### EXTRAIT PROPOSÉ
Le gouvernement de la République Démocratique du Congo a présenté un plan national de sécurité routière destiné à réduire les accidents de la circulation et les pertes en vies humaines. Présenté lors de la 85ᵉ réunion du Conseil des ministres par le Vice-premier ministre en charge des Transports, le dispositif s’inscrit dans une directive du président Félix Tshisekedi visant à réduire de moitié les décès routiers d’ici 2030, à travers une réforme globale des comportements, des infrastructures et du cadre légal.
Les routes comme champ de bataille invisible
Chaque année, les routes congolaises deviennent le théâtre d’une tragédie diffuse mais persistante. Le plan gouvernemental part d’un constat central : l’accumulation de facteurs de risque état des véhicules, insuffisance de régulation, comportements imprudents alimente une mortalité routière jugée alarmante par les autorités.
Réécrire les règles de circulation
Parmi les mesures annoncées figurent l’actualisation du code de la route et le renforcement du dispositif de contrôle. L’objectif est double : moderniser l’arsenal juridique et transformer les comportements sociaux afin de rendre les pratiques dangereuses progressivement inacceptables.

### EXTRAITS DE DONNÉES
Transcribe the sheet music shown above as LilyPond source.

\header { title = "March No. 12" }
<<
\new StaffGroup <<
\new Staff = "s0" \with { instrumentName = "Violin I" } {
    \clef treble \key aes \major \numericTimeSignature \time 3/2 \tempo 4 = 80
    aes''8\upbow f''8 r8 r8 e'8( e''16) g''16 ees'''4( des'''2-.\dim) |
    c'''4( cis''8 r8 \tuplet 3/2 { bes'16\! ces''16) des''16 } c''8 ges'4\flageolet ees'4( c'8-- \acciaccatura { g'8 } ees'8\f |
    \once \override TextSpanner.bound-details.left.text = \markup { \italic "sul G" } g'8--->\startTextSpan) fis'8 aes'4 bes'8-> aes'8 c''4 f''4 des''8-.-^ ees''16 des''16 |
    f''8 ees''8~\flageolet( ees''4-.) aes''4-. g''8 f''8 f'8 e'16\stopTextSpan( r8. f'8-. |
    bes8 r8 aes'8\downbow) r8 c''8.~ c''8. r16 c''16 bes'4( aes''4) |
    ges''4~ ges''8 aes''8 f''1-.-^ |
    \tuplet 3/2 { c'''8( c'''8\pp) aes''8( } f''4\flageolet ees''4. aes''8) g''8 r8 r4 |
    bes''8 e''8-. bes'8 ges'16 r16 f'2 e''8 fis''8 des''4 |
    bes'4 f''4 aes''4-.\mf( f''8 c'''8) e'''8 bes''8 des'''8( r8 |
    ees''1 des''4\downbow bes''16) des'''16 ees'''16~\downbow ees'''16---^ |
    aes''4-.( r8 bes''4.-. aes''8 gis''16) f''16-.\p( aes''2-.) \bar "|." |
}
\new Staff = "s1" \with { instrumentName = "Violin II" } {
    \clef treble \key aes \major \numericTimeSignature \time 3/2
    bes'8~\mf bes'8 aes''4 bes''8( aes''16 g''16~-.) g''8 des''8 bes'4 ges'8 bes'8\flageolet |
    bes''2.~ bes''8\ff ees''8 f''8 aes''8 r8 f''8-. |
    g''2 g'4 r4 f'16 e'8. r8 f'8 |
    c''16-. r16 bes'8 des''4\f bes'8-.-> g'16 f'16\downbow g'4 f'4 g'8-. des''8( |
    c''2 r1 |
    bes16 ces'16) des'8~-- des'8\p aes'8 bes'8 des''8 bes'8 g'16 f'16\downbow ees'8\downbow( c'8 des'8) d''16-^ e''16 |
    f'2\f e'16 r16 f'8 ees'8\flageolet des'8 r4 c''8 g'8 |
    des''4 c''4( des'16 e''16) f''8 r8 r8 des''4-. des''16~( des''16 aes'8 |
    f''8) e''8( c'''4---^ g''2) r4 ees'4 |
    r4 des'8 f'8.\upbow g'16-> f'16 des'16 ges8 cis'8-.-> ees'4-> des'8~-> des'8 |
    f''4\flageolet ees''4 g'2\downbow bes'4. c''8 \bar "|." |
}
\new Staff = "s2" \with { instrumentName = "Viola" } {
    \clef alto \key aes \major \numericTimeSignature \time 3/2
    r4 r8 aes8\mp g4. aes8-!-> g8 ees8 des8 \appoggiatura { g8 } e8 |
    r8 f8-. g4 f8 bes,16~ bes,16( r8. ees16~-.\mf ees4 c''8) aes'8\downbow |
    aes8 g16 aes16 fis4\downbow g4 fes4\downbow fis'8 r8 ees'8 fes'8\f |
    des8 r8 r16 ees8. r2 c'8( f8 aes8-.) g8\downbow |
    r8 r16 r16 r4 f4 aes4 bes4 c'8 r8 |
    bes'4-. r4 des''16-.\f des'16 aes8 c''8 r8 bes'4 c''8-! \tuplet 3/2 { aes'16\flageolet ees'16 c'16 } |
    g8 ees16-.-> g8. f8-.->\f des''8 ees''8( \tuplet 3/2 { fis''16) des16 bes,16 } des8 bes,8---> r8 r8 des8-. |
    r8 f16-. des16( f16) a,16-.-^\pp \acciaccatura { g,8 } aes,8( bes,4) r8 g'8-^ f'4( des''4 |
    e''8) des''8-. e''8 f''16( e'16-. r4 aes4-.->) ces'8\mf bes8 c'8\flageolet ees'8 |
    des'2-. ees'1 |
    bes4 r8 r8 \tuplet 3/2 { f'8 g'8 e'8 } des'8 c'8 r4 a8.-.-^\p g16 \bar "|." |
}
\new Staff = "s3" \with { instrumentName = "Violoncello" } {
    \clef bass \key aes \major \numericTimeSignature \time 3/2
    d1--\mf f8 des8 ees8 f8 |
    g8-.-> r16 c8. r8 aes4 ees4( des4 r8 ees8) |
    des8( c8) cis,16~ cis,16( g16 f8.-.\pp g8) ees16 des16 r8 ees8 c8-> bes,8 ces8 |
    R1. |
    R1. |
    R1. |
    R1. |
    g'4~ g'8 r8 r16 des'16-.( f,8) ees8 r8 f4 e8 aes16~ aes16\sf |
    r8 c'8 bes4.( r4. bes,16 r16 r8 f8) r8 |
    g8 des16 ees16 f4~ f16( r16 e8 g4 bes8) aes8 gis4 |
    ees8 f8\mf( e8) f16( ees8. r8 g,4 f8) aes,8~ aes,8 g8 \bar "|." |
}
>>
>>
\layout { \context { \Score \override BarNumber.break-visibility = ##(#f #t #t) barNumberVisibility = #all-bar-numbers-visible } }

### ACTIVITÉS
1: Dans l'extrait sur la sécurité routière, transformez en liste le paragraphe qui commence par « Le gouvernement de la République Démocratique du Congo ». Conservez ses faits principaux.
2: Les affirmations suivantes s'accordent-elles avec l'extrait sur la sécurité routière ? Pour chacune, répondez par oui ou par non et citez les mots décisifs de l'extrait.
(a) Le plan a été présenté lors de la 85ᵉ réunion du Conseil des ministres.
(b) Le plan vise à supprimer tous les décès routiers d'ici 2030.
(c) L'actualisation du code de la route fait partie des mesures annoncées.
3: Écrivez la suite de l'extrait sur la sécurité routière en RDC, à partir de sa dernière phrase.

### RÉPONSES PROPOSÉES
1:
- Le gouvernement de la République Démocratique du Congo a présenté un plan national de sécurité routière pour réduire les accidents et les pertes en vies humaines.
- Le Vice-premier ministre en charge des Transports l'a présenté lors de la 85ᵉ réunion du Conseil des ministres.
- Le plan répond à une directive du président Félix Tshisekedi : réduire de moitié les décès routiers d'ici 2030.
- Il repose sur une réforme globale des comportements, des infrastructures et du cadre légal.

2:
(a) Oui : « Présenté lors de la 85ᵉ réunion du Conseil des ministres ».
(b) Non : « réduire de moitié les décès routiers d’ici 2030 ».
(c) Oui : « Parmi les mesures annoncées figurent l’actualisation du code de la route ».

3:
Prévenir par l’éducation et l’infrastructure
Le plan insiste également sur l’éducation routière et la sensibilisation des usagers. En parallèle, la modernisation des infrastructures routières est présentée comme un levier essentiel pour réduire les risques et sécuriser les déplacements à travers le pays.
Une ambition chiffrée à horizon 2030
Le gouvernement fixe un objectif clair : réduire de 50 % les décès liés aux accidents de la route d’ici 2030. Cette ambition traduit une volonté de transformer la sécurité routière en priorité nationale, intégrant prévention, régulation et investissements structurels.
Au-delà des textes et des annonces, c’est une transformation profonde de la culture de la route qui est visée. Comme le rappelait Kofi Annan, « la sécurité est la première condition du développement humain ». Et dans ce combat discret mais vital, l’enjeu est simple : faire de la route non plus un risque quotidien, mais un espace de vie protégé.